Author: Nicolas Badalassi

Publisher: Berghahn Books

Published: 2022-01-14

Total Pages: 326

ISBN-13: 1800733267

DOWNLOAD EBOOK →

The legacy of World War II and the division of Eastern and Western Europe produced a radical asymmetry, and a variety of misgivings and misunderstandings, in French and German experiences of the nuclear age. At the same time, however, political actors in both nations continually labored to reconcile their differences and engage in productive strategic dialogue.

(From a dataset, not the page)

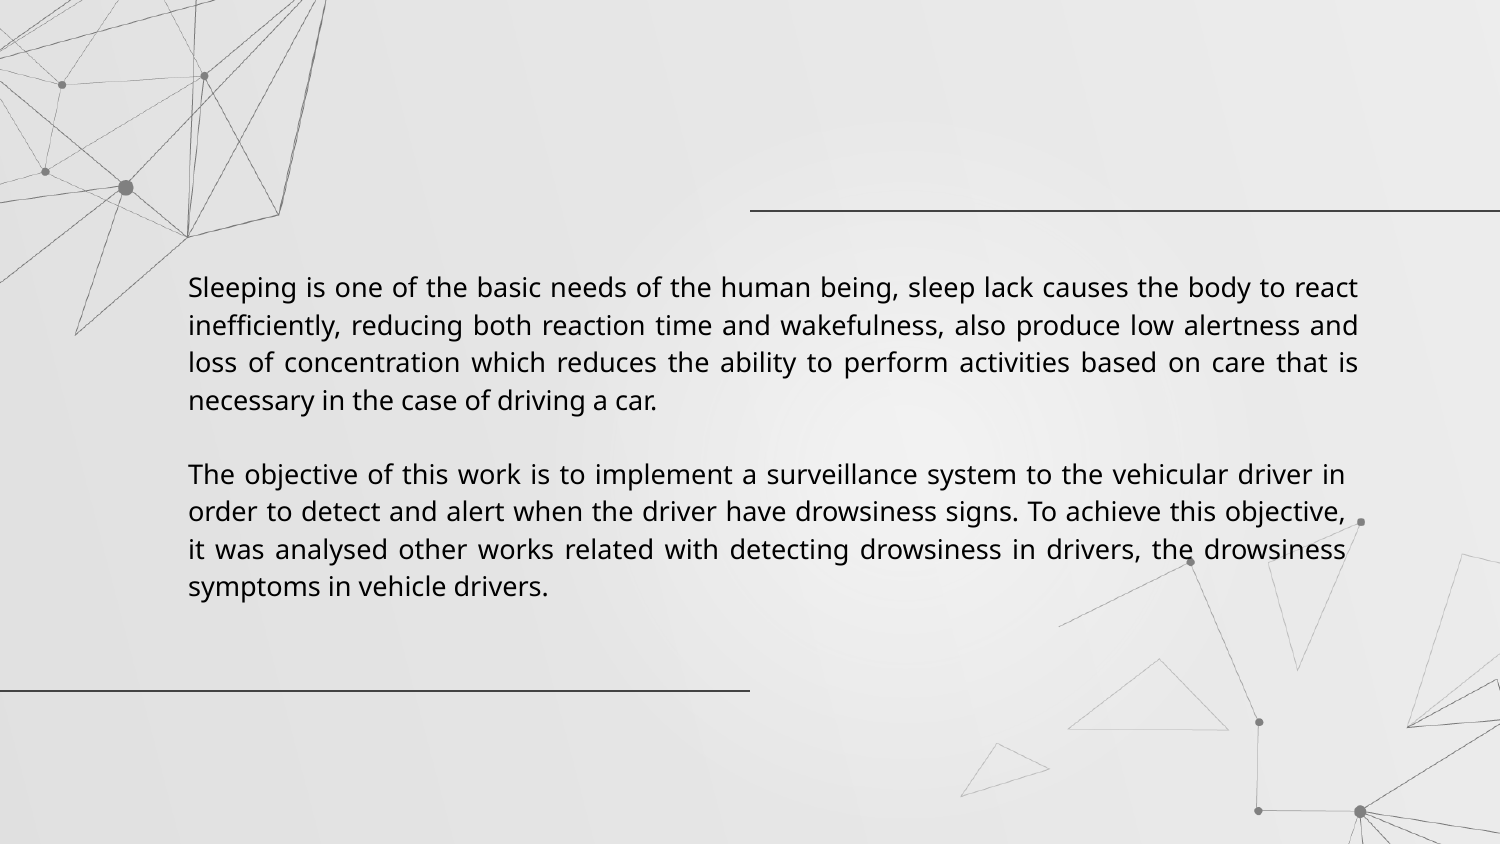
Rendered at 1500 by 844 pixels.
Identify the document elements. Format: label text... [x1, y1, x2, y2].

picture [0, 0, 1500, 844]
subtitle Sleeping is one of the basic needs of the human being, sleep lack causes the body to react inefficiently, reducing both reaction time and wakefulness, also produce low alertness and loss of concentration which reduces the ability to perform activities based on care that is necessary in the case of driving a car. The objective of this work is to implement a surveillance system to the vehicular driver in order to detect and alert when the driver have drowsiness signs. To achieve this objective, it was analysed other works related with detecting drowsiness in drivers, the drowsiness symptoms in vehicle drivers. [173, 250, 1374, 644]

Grounded in cutting-edge research and freshly discovered archival sources, France, Germany, and Nuclear Deterrence teases out the paradoxical nuclear interactions between France and Germany from 1954 to the present day.

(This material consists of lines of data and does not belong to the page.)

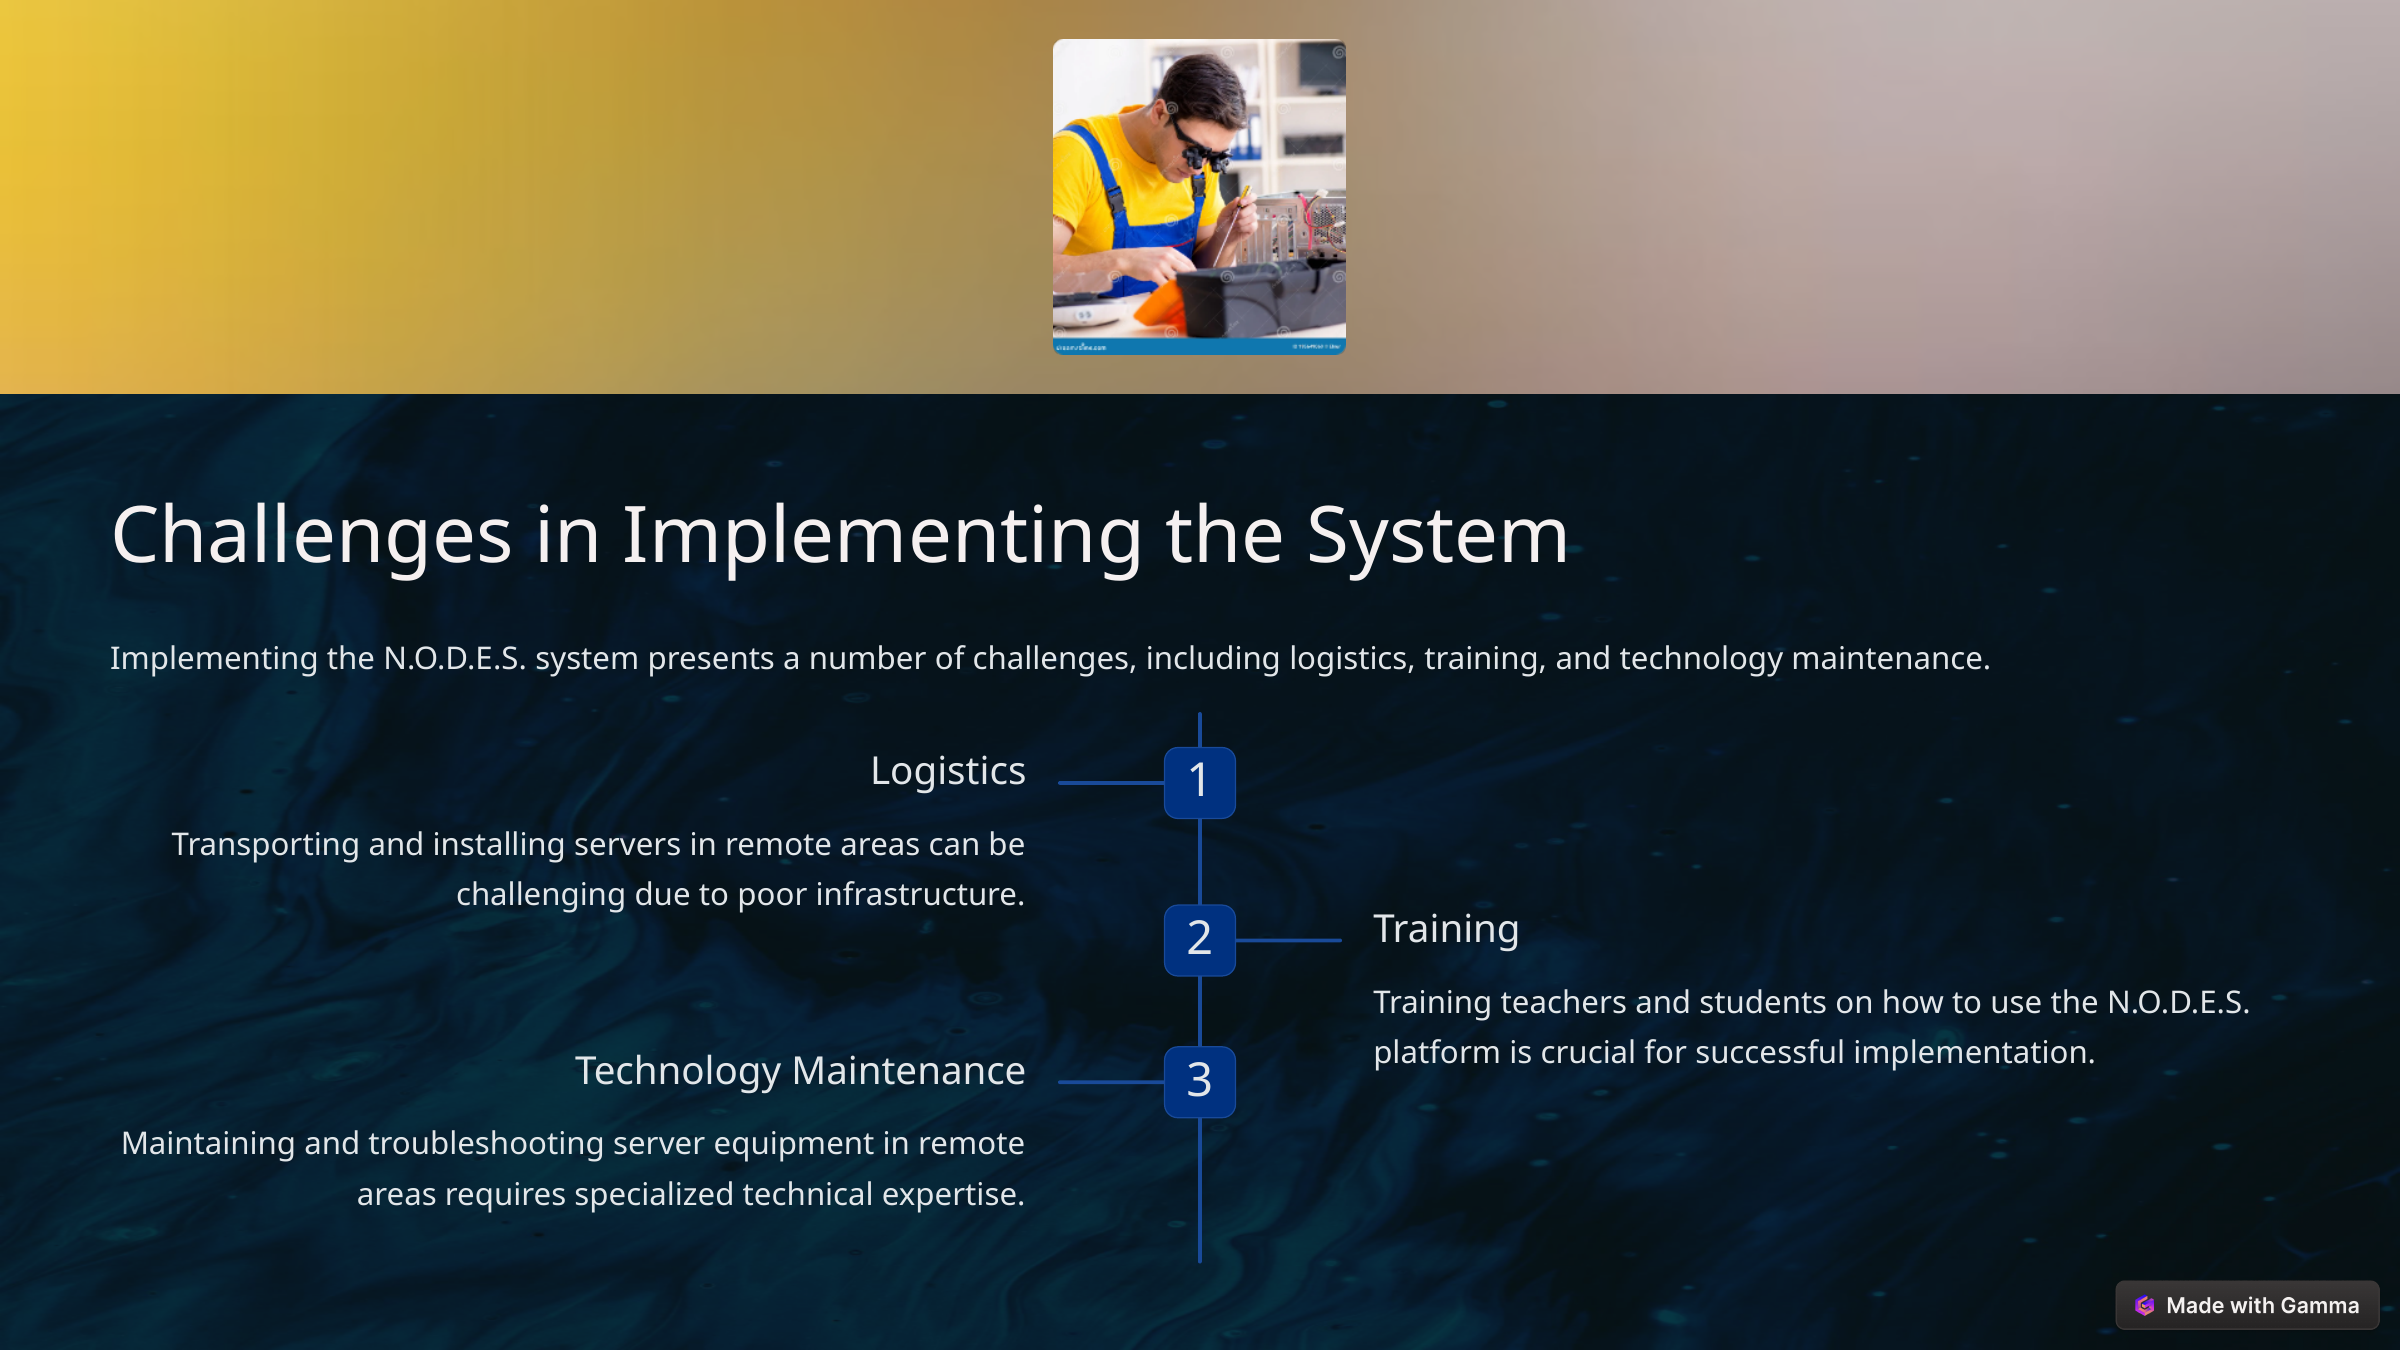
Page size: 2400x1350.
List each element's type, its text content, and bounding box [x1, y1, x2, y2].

text_box [1164, 905, 1236, 977]
text_box [1164, 747, 1236, 819]
text_box Transporting and installing servers in remote areas can be challenging due to poor infrastructure. [110, 811, 1027, 913]
text_box Implementing the N.O.D.E.S. system presents a number of challenges, including logistics, training, and technology maintenance. [110, 626, 2290, 677]
text_box Maintaining and troubleshooting server equipment in remote areas requires specialized technical expertise. [110, 1111, 1027, 1212]
text_box [1164, 1046, 1236, 1118]
text_box [1198, 976, 1202, 1046]
text_box Training teachers and students on how to use the N.O.D.E.S. platform is crucial for successful implementation. [1373, 969, 2290, 1071]
text_box Technology Maintenance [607, 1042, 1027, 1093]
text_box Training [1373, 901, 1768, 951]
text_box [1198, 712, 1202, 747]
text_box [1198, 1118, 1202, 1264]
text_box Challenges in Implementing the System [110, 480, 1422, 579]
text_box 1 [1189, 759, 1211, 807]
text_box [1198, 819, 1202, 905]
text_box 3 [1186, 1058, 1214, 1106]
text_box 2 [1186, 916, 1214, 965]
text_box [1058, 1080, 1164, 1085]
text_box [1058, 781, 1164, 785]
text_box Logistics [632, 743, 1027, 793]
picture [0, 0, 2400, 1350]
text_box [1236, 938, 1342, 943]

Cold War Statesmen Confront the Bomb

Cold War Statesmen Confront the Bomb PDF

Author: John Gaddis

Publisher: OUP Oxford

Published: 1999-04-01

Total Pages: 408

ISBN-13: 0191522333

DOWNLOAD EBOOK →

Cold War Statesmen Confront the Bomb: Nuclear Diplomacy Since 1945 is a path-breaking work that uses biographical techniques to test one of the most important and widely debated questions in international politics: Did the advent of the nuclear bomb prevent the Third World War? Many scholars and much conventional wisdom assumes that nuclear deterrence has prevented major power war since the end of the Second World War; this remains a principal tenet of US strategic policy today. Others challenge this assumption, and argue that major war would have been `obsolete' even without the bomb. This book tests these propositions by examining the careers of ten leading Cold War statesmen—Harry S Truman; John Foster Dulles; Dwight D. Eisenhower; John F. Kennedy; Josef Stalin; Nikita Krushchev; Mao Zedong; Winston Churchill; Charles De Gaulle; and Konrad Adenauer—and asking whether they viewed war, and its acceptability, differently after the advent of the bomb. The book's authors argue almost unanimously that nuclear weapons did have a significant effect on the thinking of these leading statesmen of the nuclear age, but a dissenting epilogue from John Mueller challenges this thesis.

Diplomacy and Ideology

Diplomacy and Ideology PDF

Author: Alexander Stagnell

Publisher: Routledge

Published: 2024-05-27

Total Pages: 0

ISBN-13: 9780367505929

DOWNLOAD EBOOK →

This innovative new book argues that diplomacy, which emerged out of the French Revolution, has become one of the central ideological state apparatuses of the modern democratic nation-state.

Nuclear Diplomacy

Nuclear Diplomacy PDF

Author: George H. Quester

Publisher: New York : Dunellen Company

Published: 1970

Total Pages: 360

ISBN-13:

DOWNLOAD EBOOK →

SCOTT (Copy 1): From the John Holmes Library Collection.